The study confirmed that high-fat diets rich in ePUFA effectively counter the impaired glucose homeostasis and excessive fat deposition observed during catch-up growth with high-saturated and monounsaturated fat. However, the mechanism does not appear to be primarily through increased insulin sensitivity. Despite a tendency for lower basal insulin and improved glucose tolerance in the HF-ePUFA group, whole-body and tissue-specific insulin sensitivity, as assessed by the glucose infusion rate and glucose utilization index, showed only marginal improvement in adipose tissue, and no improvement in skeletal muscle. These results suggest that other mechanisms beyond enhanced insulin sensitivity are crucial for the beneficial effects of ePUFA. The authors propose potential mechanisms like insulin-independent glucose uptake pathways in skeletal muscle or other tissues (stimulated by ePUFA) and the positive influence of increased lean mass due to ePUFA-rich diet, thus providing a larger glucose buffering capacity.
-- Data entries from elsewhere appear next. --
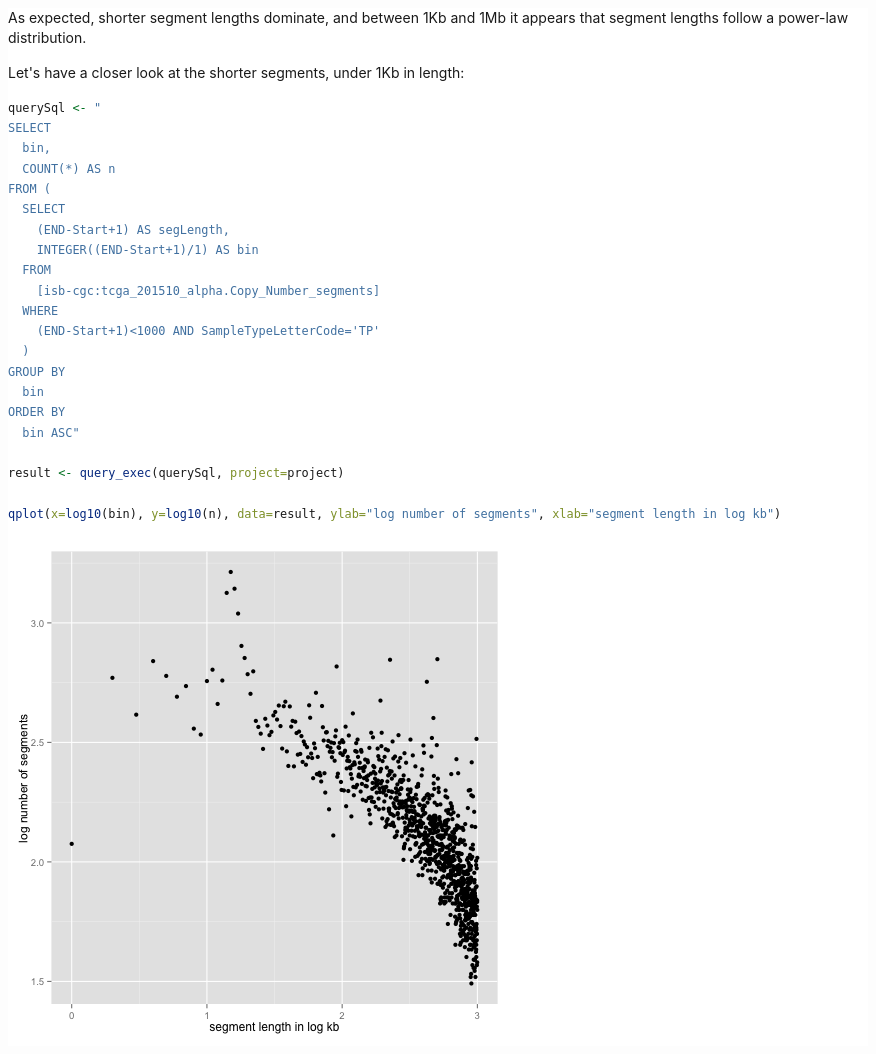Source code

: As expected, shorter segment lengths dominate, and between 1Kb and 1Mb it appears that segment lengths follow a power-law distribution.

Let's have a closer look at the shorter segments, under 1Kb in length:


```r
querySql <- "
SELECT
  bin,
  COUNT(*) AS n
FROM (
  SELECT
    (END-Start+1) AS segLength,
    INTEGER((END-Start+1)/1) AS bin
  FROM
    [isb-cgc:tcga_201510_alpha.Copy_Number_segments]
  WHERE
    (END-Start+1)<1000 AND SampleTypeLetterCode='TP'
  )
GROUP BY
  bin
ORDER BY
  bin ASC"

result <- query_exec(querySql, project=project)

qplot(x=log10(bin), y=log10(n), data=result, ylab="log number of segments", xlab="segment length in log kb")
```

![plot of chunk cn_fig3](figure/cn_fig3-1.png)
The study demonstrates that the beneficial effects of high-ePUFA diets in preventing impaired glucose homeostasis during catch-up growth are not primarily mediated by increased insulin sensitivity in skeletal muscle or adipose tissue. Instead, insulin-independent mechanisms and increased lean mass may play more significant roles. Future research should investigate these alternative mechanisms, particularly the role of insulin-independent glucose uptake pathways, and the impact of specific ePUFA components and their metabolites on various metabolic pathways.

The study used a rat model, which may not perfectly replicate human physiology. The study focused on a specific type of high-fat ePUFA diet (safflower and linseed oil), and the results may not be generalizable to other ePUFA sources. The sample size, while sufficient based on prior studies, could be increased for greater statistical power.